Heidi Parkes - Diary Quilts: Documenting, Manifesting, and Storytelling with Stitch
Heidi Parkes - Diary Quilts: Documenting, Manifesting, and Storytelling with Stitch
Monday - Friday, May 12-16, 2025
10am-4pm each day
Class Fee: $950 WMQFA Members/$1,000 Non Members
Workshop Description:
Have you ever tried to keep a paper diary? Sometimes it’s easier with cloth! Heidi will lead students in creating a Diary Quilt in this 5-day class. Students will receive a wealth of information in advance, with videos on handwork techniques, and a welcome video to spark creativity and offer guidance in collecting and packing fabrics. Quilt top construction will focus on hand piecing, but Heidi will also do a few sewing machine demos in class. Construction choices like this add to the diary effect by chronicling color preferences, found fabrics, trades, and daily whims around stitching with a machine, or by hand.
Heidi will insert strategies for efficient stitching, ways to balance abstraction and precision, and will guide students in riding the line between personal and public. A Diary Quilt can reframe the past, record the present, and represent dreams for the future. Different from a memoir, diaries are tools, holders of secrets, and spaces for play.
Heidi’s clear, yet gentle teaching style allows students to follow their own pace, reflect, intuit, and ultimately: create their own unique quilt top. On the morning of our final class together, we will make plans for quilting and discuss strategy around quilting style, thread color, and overall layout.
Participants will receive a surprise sewing kit personally curated by Heidi!
**If a student needs a refund after they have received the PDF for Framed Quilts or Diary Quilting, they should still be charged the $85 value of the pdf content.
Supplies Checklist:
You can see all of my favorite supplies on my website.
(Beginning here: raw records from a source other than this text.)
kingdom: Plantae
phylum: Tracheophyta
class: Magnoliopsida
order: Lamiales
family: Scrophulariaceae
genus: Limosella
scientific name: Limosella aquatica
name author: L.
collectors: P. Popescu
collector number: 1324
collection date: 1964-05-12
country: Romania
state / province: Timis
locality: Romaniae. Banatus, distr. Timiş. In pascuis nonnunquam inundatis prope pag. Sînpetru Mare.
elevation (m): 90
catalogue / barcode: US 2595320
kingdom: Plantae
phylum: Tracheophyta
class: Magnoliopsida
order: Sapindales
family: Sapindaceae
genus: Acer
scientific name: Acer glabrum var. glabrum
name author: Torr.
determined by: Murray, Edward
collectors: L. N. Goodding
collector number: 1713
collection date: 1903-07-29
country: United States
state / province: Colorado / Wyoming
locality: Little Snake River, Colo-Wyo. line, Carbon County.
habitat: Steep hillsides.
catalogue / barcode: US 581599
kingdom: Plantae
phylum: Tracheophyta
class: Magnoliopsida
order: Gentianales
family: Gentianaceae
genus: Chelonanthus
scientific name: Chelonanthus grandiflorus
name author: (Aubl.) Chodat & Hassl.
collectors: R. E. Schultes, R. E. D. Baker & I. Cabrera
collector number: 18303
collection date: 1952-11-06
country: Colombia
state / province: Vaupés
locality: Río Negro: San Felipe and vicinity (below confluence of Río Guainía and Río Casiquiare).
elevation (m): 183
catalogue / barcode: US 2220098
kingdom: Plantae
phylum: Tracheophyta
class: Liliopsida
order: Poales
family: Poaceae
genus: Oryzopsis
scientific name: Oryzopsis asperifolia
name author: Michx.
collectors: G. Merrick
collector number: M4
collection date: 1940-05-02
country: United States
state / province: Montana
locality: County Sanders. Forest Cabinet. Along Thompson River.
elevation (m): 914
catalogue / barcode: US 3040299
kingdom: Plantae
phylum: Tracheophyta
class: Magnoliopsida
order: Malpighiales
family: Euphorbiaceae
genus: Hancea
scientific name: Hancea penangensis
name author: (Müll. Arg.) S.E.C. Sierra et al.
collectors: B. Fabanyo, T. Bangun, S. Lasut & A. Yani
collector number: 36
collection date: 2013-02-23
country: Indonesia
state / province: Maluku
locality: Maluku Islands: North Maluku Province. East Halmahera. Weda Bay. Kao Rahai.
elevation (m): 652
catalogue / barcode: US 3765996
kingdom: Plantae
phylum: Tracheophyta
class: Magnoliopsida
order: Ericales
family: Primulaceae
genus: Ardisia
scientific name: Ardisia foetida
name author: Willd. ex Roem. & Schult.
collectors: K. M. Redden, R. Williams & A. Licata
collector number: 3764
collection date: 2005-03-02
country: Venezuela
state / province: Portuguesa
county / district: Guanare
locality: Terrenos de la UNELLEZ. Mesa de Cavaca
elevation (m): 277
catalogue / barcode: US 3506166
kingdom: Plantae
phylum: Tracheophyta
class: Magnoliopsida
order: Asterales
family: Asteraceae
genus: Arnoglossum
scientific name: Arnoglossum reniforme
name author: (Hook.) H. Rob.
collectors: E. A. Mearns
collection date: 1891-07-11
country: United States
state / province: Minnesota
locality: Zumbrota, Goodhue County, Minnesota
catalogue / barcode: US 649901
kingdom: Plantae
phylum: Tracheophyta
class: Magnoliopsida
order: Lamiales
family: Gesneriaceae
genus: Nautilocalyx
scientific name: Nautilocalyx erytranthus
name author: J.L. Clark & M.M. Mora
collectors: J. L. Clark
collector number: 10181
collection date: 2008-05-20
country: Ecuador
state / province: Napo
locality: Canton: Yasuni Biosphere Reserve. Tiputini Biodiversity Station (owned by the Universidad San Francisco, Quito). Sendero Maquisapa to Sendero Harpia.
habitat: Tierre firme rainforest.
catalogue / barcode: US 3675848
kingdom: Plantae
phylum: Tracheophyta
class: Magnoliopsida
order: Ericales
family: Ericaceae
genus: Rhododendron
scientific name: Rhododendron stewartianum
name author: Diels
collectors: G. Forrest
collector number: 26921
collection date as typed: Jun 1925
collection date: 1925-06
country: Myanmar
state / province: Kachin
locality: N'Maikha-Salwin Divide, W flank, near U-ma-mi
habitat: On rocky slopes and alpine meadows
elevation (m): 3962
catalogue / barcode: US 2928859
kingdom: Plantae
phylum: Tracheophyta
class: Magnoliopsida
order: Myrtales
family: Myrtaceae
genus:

For this class, you’ll need:
Needle, I like Dritz milliners
Thread that fits with the needle, I like DMC pearl size 8
A pulling thimble or gripper (I LOVE the Little House Needle Gripper Silicone Thimble, which I purchase from Snuggly Monkey. Use this $5 discount code from me.)
A pushing thimble, to protect your fingers while sewing (I LOVE the Clover Protect and Grip Thimble, which is in my Amazon Shop)
A large solid piece of base fabric to applique on. I often use a 5x5’ piece of unbleached muslin in a large width, but you can use any size from 2x2’ to 7x7’. Any color will work. If using a print, I’d stick towards something subtle. Be careful with bedsheets, since they can be pretty hard to sew through if they have a high thread count. If desired, students can bring a few options and decide on their base in class.
Bring a fabric to share with the class, pre-cut into 17 pieces so that we can divide it up and document our class community in our quilts. This could be a yard of fabric, a square foot of fabric, a handkerchief, a garment, a print, hand dye, lace, ribbon, or anything that you’re willing to part with.
Additional fabric to applique with, items with histories like clothing or domestic textiles are great. Dyed fabric also tells a potent story. Natural fibers (especially cotton) are the easiest to work with, but anything will work.
Scissors
Pins: straight and/or applique
A couple safety pins
An embroidery hoop, any size will work, but ideally 4”, 6”, and 10”
Additional Optional Supplies:
Needle threader
Rotary and mat cutter
Cardboard, thin from a cereal box
Tissue paper, repurposed from gift wrap is fine
Aluminum foil
A marking tool, like a hera marker for pressing a crease/mark into your fabric, an air erasable pen, or chalk
A sewing machine and related thread and tools. I’ll demo a couple things, but it isn’t a ‘must.’ (If you’re already skillful with a machine, or prefer a machine, you’ll really like this option!)
About Heidi Parkes: Before Heidi Parkes was born in Chicago, IL in 1982, her grandmother organized a collaborative family quilt to commemorate her birth. This set the tone for a life centered on the handmade- raised in a home where sewing, mending, cooking, canning, woodworking, photography, ceramics, painting, and plasterwork were the norm.
Now based in Milwaukee, her quilting and mending celebrate the hand, and her works tug at memories and shared experience. Often using specific textiles, like an heirloom tablecloth, bed sheet, or cloth teabag, Heidi adds subtle meaning and material memory from the start. Ever curious, she works with a variety of quilting techniques including visible hand piecing and knots, improvisation, patchwork, and applique. Heidi pursues her passion for teaching by lecturing and leading workshops, and shares her creative process with thousands on Instagram. Heidi has exhibited in art and textile museums across the country and was an Artist in Residence at Milwaukee’s Lake Park through the ARTservancy with Gallery 224 in fall 2020-21. Additionally, Heidi lives a handmade lifestyle, sewing her own clothes, fermenting, eating from pottery she made a decade ago, and practicing hand yoga, which she shares with other creatives on her YouTube channel.